Segment Start: Data in this exercise
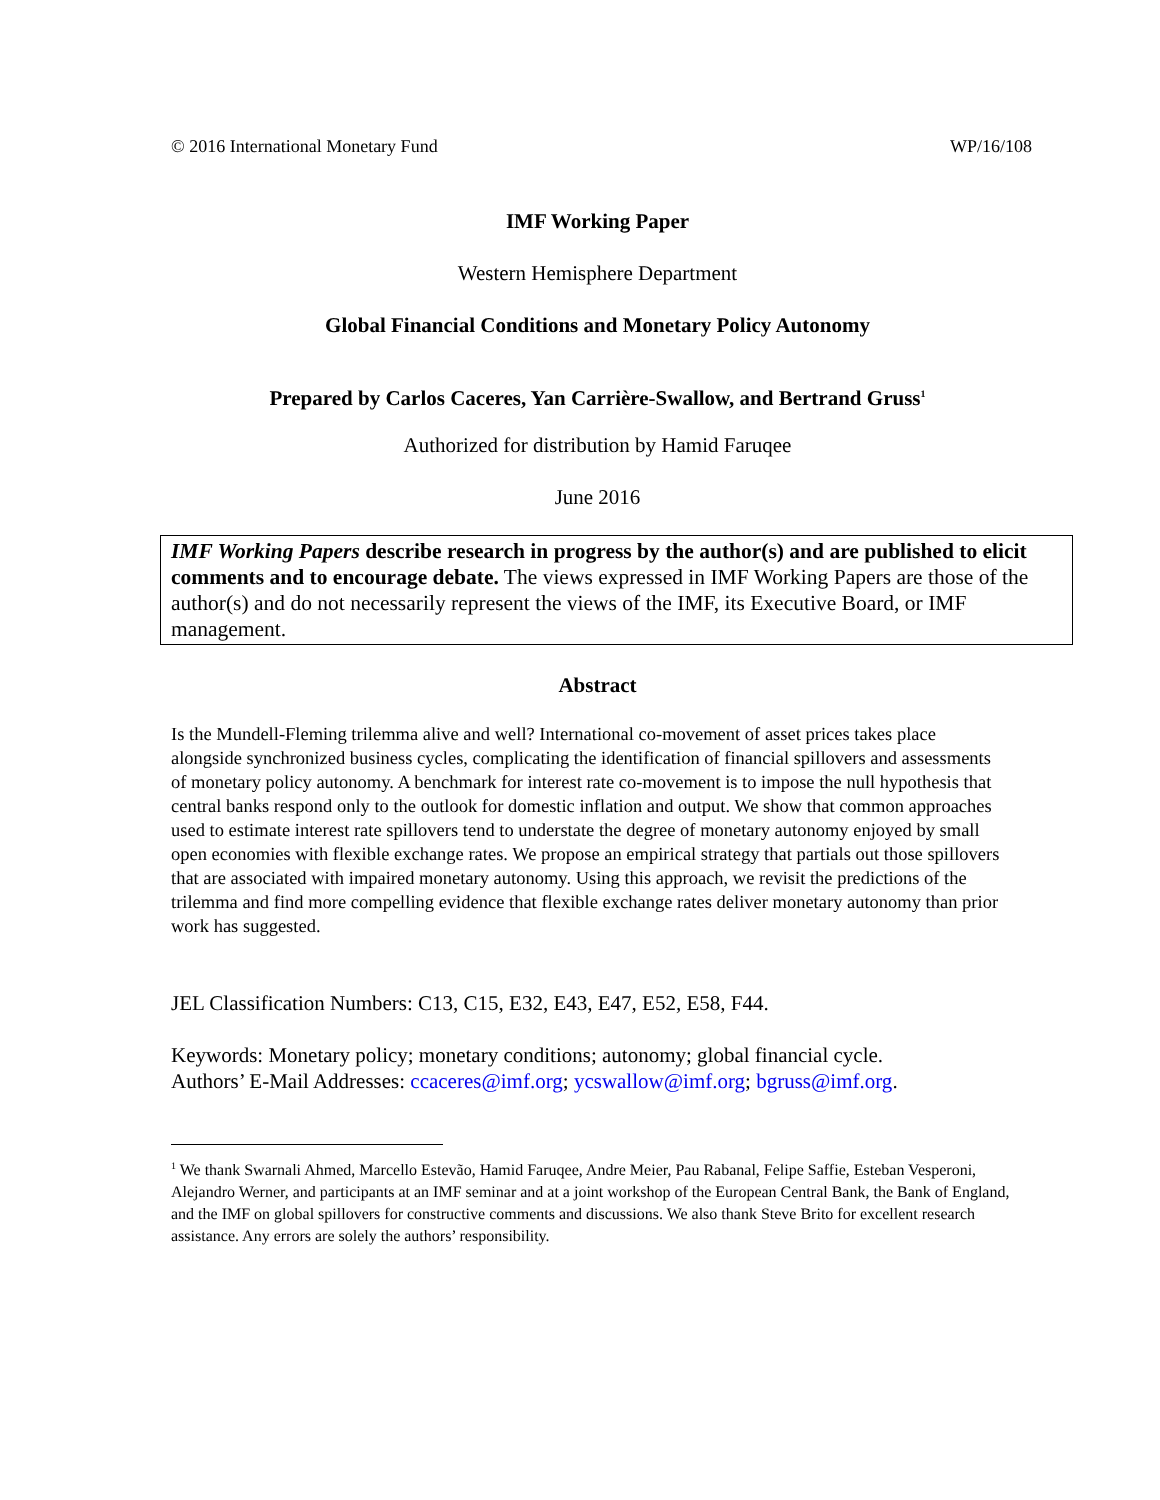© 2016 International Monetary Fund WP/16/108
IMF Working Paper
Western Hemisphere Department
Global Financial Conditions and Monetary Policy Autonomy
Prepared by Carlos Caceres, Yan Carrière-Swallow, and Bertrand Gruss<sup>1</sup>
Authorized for distribution by Hamid Faruqee
June 2016
IMF Working Papers describe research in progress by the author(s) and are published to elicit comments and to encourage debate. The views expressed in IMF Working Papers are those of the author(s) and do not necessarily represent the views of the IMF, its Executive Board, or IMF management.
Abstract
Is the Mundell-Fleming trilemma alive and well? International co-movement of asset prices takes place alongside synchronized business cycles, complicating the identification of financial spillovers and assessments of monetary policy autonomy. A benchmark for interest rate co-movement is to impose the null hypothesis that central banks respond only to the outlook for domestic inflation and output. We show that common approaches used to estimate interest rate spillovers tend to understate the degree of monetary autonomy enjoyed by small open economies with flexible exchange rates. We propose an empirical strategy that partials out those spillovers that are associated with impaired monetary autonomy. Using this approach, we revisit the predictions of the trilemma and find more compelling evidence that flexible exchange rates deliver monetary autonomy than prior work has suggested.
JEL Classification Numbers: C13, C15, E32, E43, E47, E52, E58, F44.
Keywords: Monetary policy; monetary conditions; autonomy; global financial cycle.
Authors’ E-Mail Addresses: ccaceres@imf.org; ycswallow@imf.org; bgruss@imf.org.
<sup>1</sup> We thank Swarnali Ahmed, Marcello Estevão, Hamid Faruqee, Andre Meier, Pau Rabanal, Felipe Saffie, Esteban Vesperoni, Alejandro Werner, and participants at an IMF seminar and at a joint workshop of the European Central Bank, the Bank of England, and the IMF on global spillovers for constructive comments and discussions. We also thank Steve Brito for excellent research assistance. Any errors are solely the authors’ responsibility.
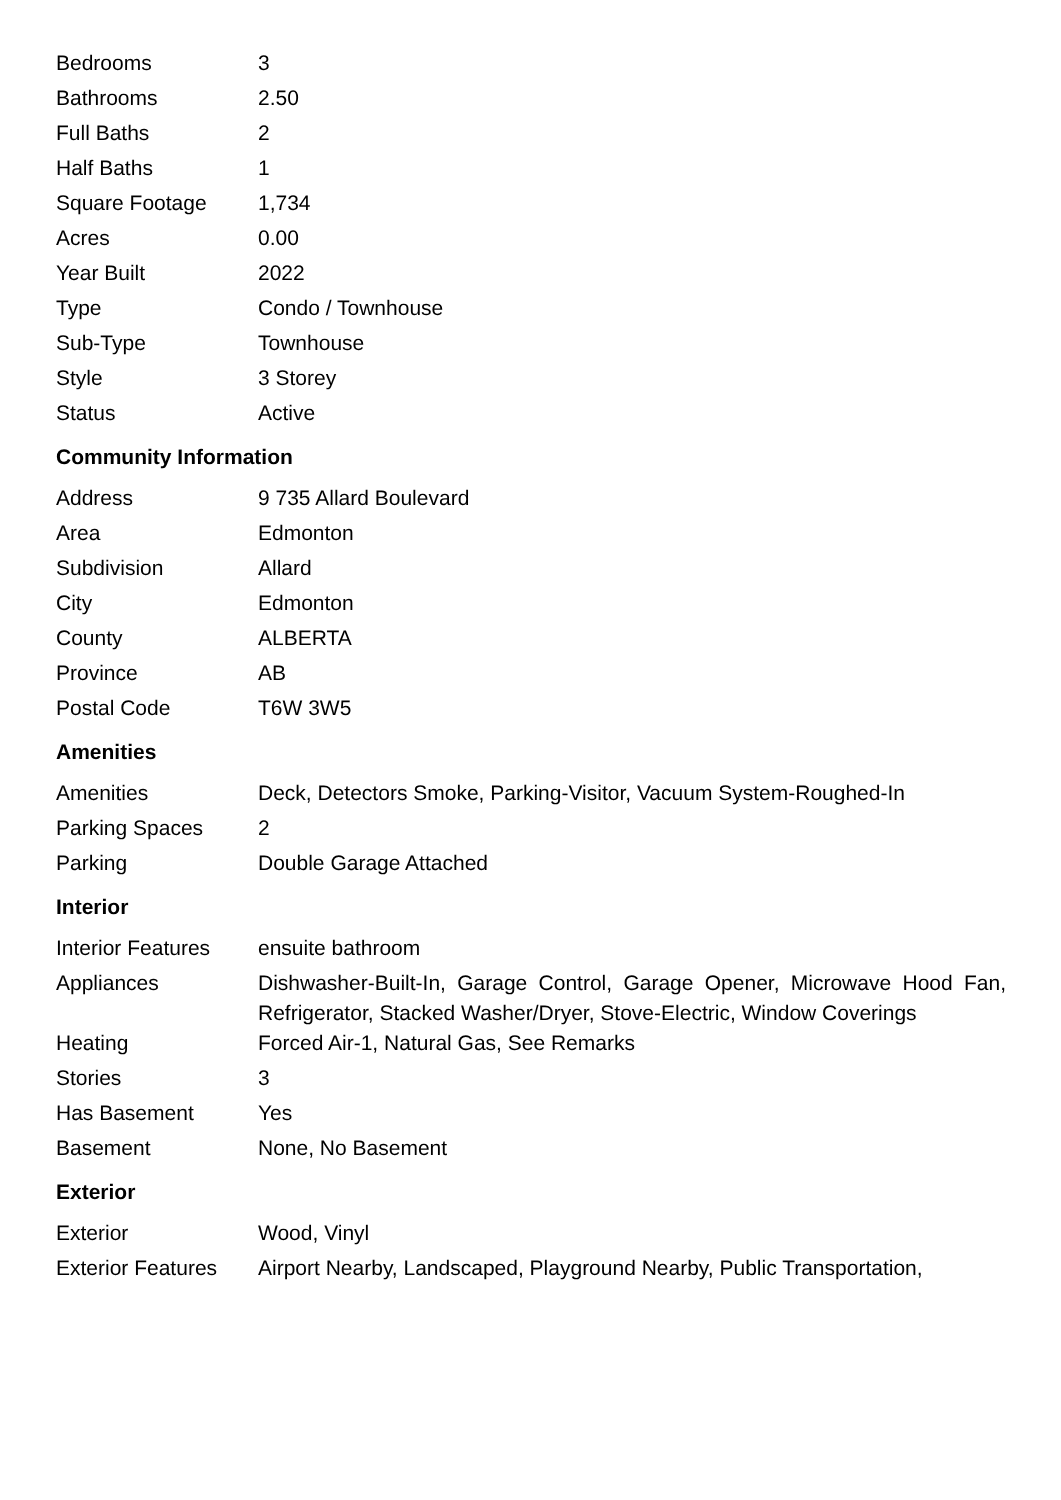| Bedrooms | 3 |
| Bathrooms | 2.50 |
| Full Baths | 2 |
| Half Baths | 1 |
| Square Footage | 1,734 |
| Acres | 0.00 |
| Year Built | 2022 |
| Type | Condo / Townhouse |
| Sub-Type | Townhouse |
| Style | 3 Storey |
| Status | Active |
Community Information
| Address | 9 735 Allard Boulevard |
| Area | Edmonton |
| Subdivision | Allard |
| City | Edmonton |
| County | ALBERTA |
| Province | AB |
| Postal Code | T6W 3W5 |
Amenities
| Amenities | Deck, Detectors Smoke, Parking-Visitor, Vacuum System-Roughed-In |
| Parking Spaces | 2 |
| Parking | Double Garage Attached |
Interior
| Interior Features | ensuite bathroom |
| Appliances | Dishwasher-Built-In, Garage Control, Garage Opener, Microwave Hood Fan, Refrigerator, Stacked Washer/Dryer, Stove-Electric, Window Coverings |
| Heating | Forced Air-1, Natural Gas, See Remarks |
| Stories | 3 |
| Has Basement | Yes |
| Basement | None, No Basement |
Exterior
| Exterior | Wood, Vinyl |
| Exterior Features | Airport Nearby, Landscaped, Playground Nearby, Public Transportation, |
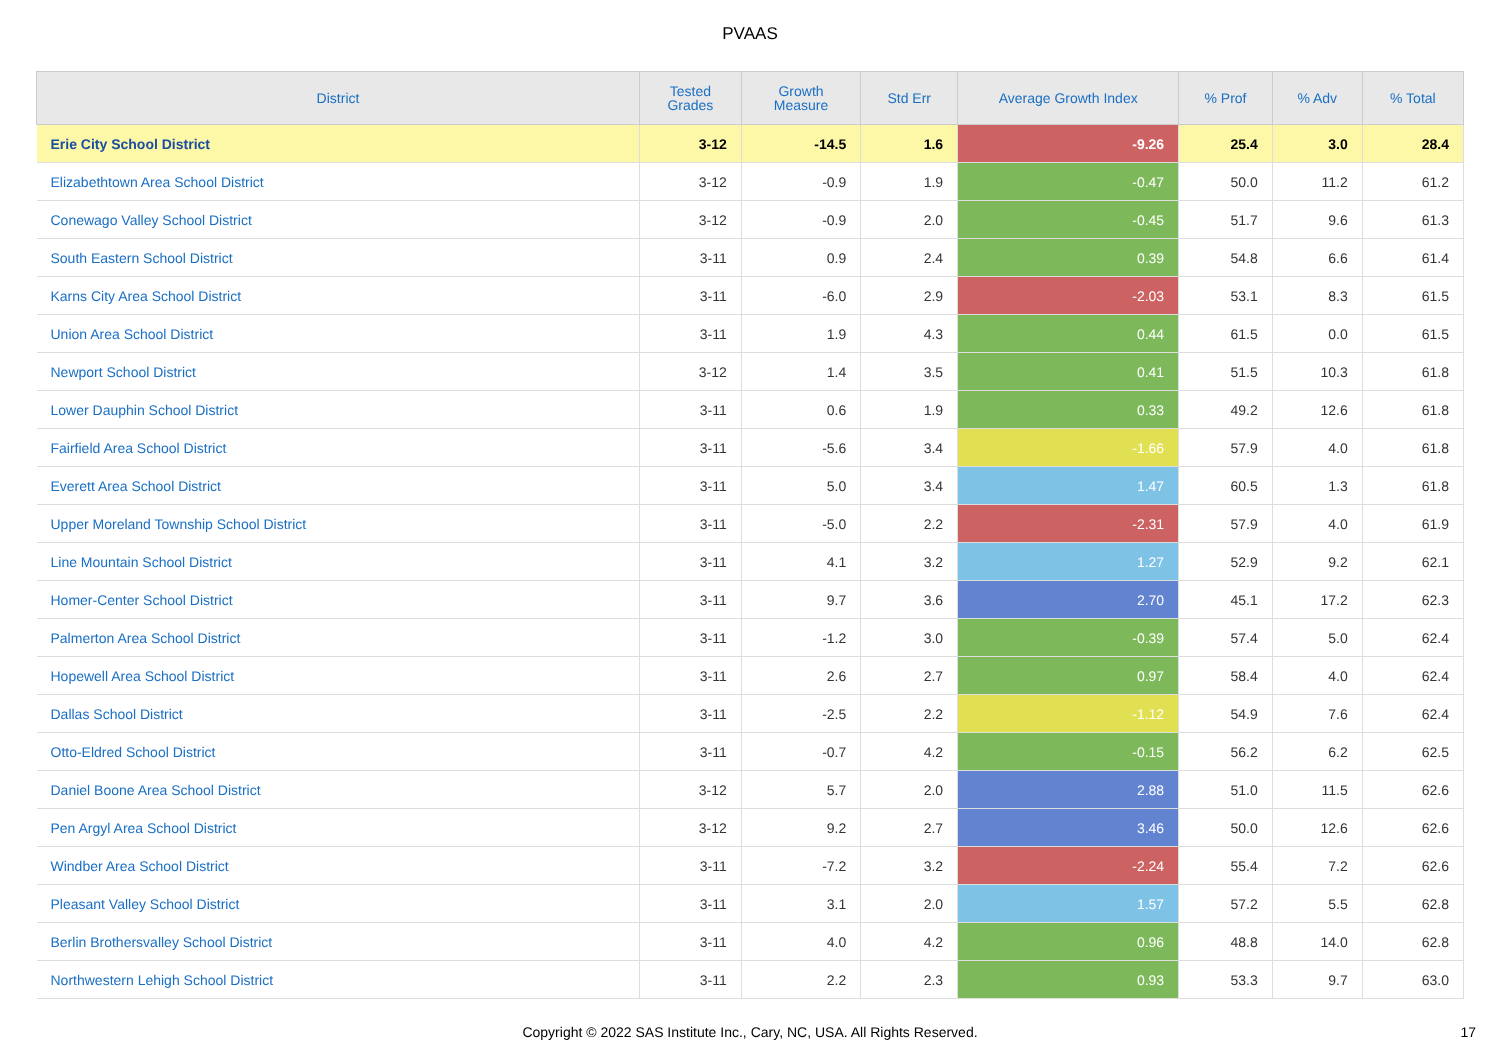PVAAS
| District | Tested Grades | Growth Measure | Std Err | Average Growth Index | % Prof | % Adv | % Total |
| --- | --- | --- | --- | --- | --- | --- | --- |
| Erie City School District | 3-12 | -14.5 | 1.6 | -9.26 | 25.4 | 3.0 | 28.4 |
| Elizabethtown Area School District | 3-12 | -0.9 | 1.9 | -0.47 | 50.0 | 11.2 | 61.2 |
| Conewago Valley School District | 3-12 | -0.9 | 2.0 | -0.45 | 51.7 | 9.6 | 61.3 |
| South Eastern School District | 3-11 | 0.9 | 2.4 | 0.39 | 54.8 | 6.6 | 61.4 |
| Karns City Area School District | 3-11 | -6.0 | 2.9 | -2.03 | 53.1 | 8.3 | 61.5 |
| Union Area School District | 3-11 | 1.9 | 4.3 | 0.44 | 61.5 | 0.0 | 61.5 |
| Newport School District | 3-12 | 1.4 | 3.5 | 0.41 | 51.5 | 10.3 | 61.8 |
| Lower Dauphin School District | 3-11 | 0.6 | 1.9 | 0.33 | 49.2 | 12.6 | 61.8 |
| Fairfield Area School District | 3-11 | -5.6 | 3.4 | -1.66 | 57.9 | 4.0 | 61.8 |
| Everett Area School District | 3-11 | 5.0 | 3.4 | 1.47 | 60.5 | 1.3 | 61.8 |
| Upper Moreland Township School District | 3-11 | -5.0 | 2.2 | -2.31 | 57.9 | 4.0 | 61.9 |
| Line Mountain School District | 3-11 | 4.1 | 3.2 | 1.27 | 52.9 | 9.2 | 62.1 |
| Homer-Center School District | 3-11 | 9.7 | 3.6 | 2.70 | 45.1 | 17.2 | 62.3 |
| Palmerton Area School District | 3-11 | -1.2 | 3.0 | -0.39 | 57.4 | 5.0 | 62.4 |
| Hopewell Area School District | 3-11 | 2.6 | 2.7 | 0.97 | 58.4 | 4.0 | 62.4 |
| Dallas School District | 3-11 | -2.5 | 2.2 | -1.12 | 54.9 | 7.6 | 62.4 |
| Otto-Eldred School District | 3-11 | -0.7 | 4.2 | -0.15 | 56.2 | 6.2 | 62.5 |
| Daniel Boone Area School District | 3-12 | 5.7 | 2.0 | 2.88 | 51.0 | 11.5 | 62.6 |
| Pen Argyl Area School District | 3-12 | 9.2 | 2.7 | 3.46 | 50.0 | 12.6 | 62.6 |
| Windber Area School District | 3-11 | -7.2 | 3.2 | -2.24 | 55.4 | 7.2 | 62.6 |
| Pleasant Valley School District | 3-11 | 3.1 | 2.0 | 1.57 | 57.2 | 5.5 | 62.8 |
| Berlin Brothersvalley School District | 3-11 | 4.0 | 4.2 | 0.96 | 48.8 | 14.0 | 62.8 |
| Northwestern Lehigh School District | 3-11 | 2.2 | 2.3 | 0.93 | 53.3 | 9.7 | 63.0 |
Copyright © 2022 SAS Institute Inc., Cary, NC, USA. All Rights Reserved. 17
Segment End: Data in this exercise
◆ **Task details**
The line above containing "9.2 | 62.1 |", the line containing "11.5 | 62.6 |", and every line between them are to be transcribed exactly; no other line is wanted.

◆ **Answer space**
| Line Mountain School District | 3-11 | 4.1 | 3.2 | 1.27 | 52.9 | 9.2 | 62.1 |
| Homer-Center School District | 3-11 | 9.7 | 3.6 | 2.70 | 45.1 | 17.2 | 62.3 |
| Palmerton Area School District | 3-11 | -1.2 | 3.0 | -0.39 | 57.4 | 5.0 | 62.4 |
| Hopewell Area School District | 3-11 | 2.6 | 2.7 | 0.97 | 58.4 | 4.0 | 62.4 |
| Dallas School District | 3-11 | -2.5 | 2.2 | -1.12 | 54.9 | 7.6 | 62.4 |
| Otto-Eldred School District | 3-11 | -0.7 | 4.2 | -0.15 | 56.2 | 6.2 | 62.5 |
| Daniel Boone Area School District | 3-12 | 5.7 | 2.0 | 2.88 | 51.0 | 11.5 | 62.6 |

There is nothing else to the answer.